Sangue verde, branco e vermelho

Wanessa Ferrari
| Tempo de leitura: 1 min

Ele fala alto, gesticula bastante, vibra com as corridas disputadas pela Ferrari e sonha comprar um imóvel na Itália para, sempre que quiser, passar uma temporada no país de origem. O médico Alberto Briani, 52 anos, denuncia suas origens logo no primeiro encontro.

Alberto veio de Veneto, cidade de Padova, na Itália, para o Brasil quando tinha 8 anos. Adotou Bauru como município após concluir a faculdade de medicina. Mas o tempo que ficou longe da Itália só fez reforçar sua paixão pelo país de origem.

“Faço questão de manter as tradições. Com meus pais, só falo em italiano. Também pratico quando estou sozinho, escrevo, leio e, às vezes, até penso em italiano. Não tem como fugir, sou brasileiro por adoção, mas em minhas veias corre sangue verde, branco e vemelho”, conta.
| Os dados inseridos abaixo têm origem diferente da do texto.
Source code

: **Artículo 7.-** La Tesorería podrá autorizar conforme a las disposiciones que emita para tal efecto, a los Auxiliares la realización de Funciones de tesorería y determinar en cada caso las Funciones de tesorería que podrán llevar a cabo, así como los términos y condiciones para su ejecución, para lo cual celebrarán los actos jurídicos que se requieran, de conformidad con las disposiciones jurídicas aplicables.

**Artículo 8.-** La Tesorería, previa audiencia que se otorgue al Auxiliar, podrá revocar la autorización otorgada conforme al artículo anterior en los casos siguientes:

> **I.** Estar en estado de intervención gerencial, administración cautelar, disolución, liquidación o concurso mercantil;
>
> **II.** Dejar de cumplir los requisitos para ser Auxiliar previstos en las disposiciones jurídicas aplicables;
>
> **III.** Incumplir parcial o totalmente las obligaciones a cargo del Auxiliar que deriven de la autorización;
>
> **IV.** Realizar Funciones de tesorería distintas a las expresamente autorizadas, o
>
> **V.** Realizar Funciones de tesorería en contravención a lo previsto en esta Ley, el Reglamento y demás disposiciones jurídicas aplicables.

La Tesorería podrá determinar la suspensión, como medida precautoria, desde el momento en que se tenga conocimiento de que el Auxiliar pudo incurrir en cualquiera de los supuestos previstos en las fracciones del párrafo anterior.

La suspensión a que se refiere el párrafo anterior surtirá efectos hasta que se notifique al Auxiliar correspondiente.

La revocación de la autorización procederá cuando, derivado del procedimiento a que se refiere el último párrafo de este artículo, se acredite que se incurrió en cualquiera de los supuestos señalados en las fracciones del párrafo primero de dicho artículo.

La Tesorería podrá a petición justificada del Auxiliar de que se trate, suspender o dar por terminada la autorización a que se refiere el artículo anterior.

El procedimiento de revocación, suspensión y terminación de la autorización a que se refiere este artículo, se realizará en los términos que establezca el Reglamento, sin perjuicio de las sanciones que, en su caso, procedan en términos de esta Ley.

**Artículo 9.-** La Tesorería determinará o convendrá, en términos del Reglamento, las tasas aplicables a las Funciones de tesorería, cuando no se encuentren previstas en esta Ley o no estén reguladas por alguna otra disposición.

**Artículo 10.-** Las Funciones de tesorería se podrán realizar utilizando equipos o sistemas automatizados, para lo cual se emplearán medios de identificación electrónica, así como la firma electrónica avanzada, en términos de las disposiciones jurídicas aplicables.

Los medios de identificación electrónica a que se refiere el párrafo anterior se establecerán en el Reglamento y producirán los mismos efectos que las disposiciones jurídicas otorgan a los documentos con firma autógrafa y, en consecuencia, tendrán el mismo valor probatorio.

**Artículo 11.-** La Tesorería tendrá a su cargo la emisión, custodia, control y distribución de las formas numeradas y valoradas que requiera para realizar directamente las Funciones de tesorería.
Quando questionado se deixaria o Brasil para morar na Itália, os olhos de Alberto brilham, mas o médico fica em dúvida. Depois de pensar um pouco, diz que sim e justifica a decisão analisando a instabilidade política e financeira do Brasil.

Mas na sequência, muda de ideia. Afirma que não. “No Brasil tem muitos italianos, é fácil manter a cultura. Acho que não conseguiria levar um pedacinho do Brasil para dentro da Itália”, conclui.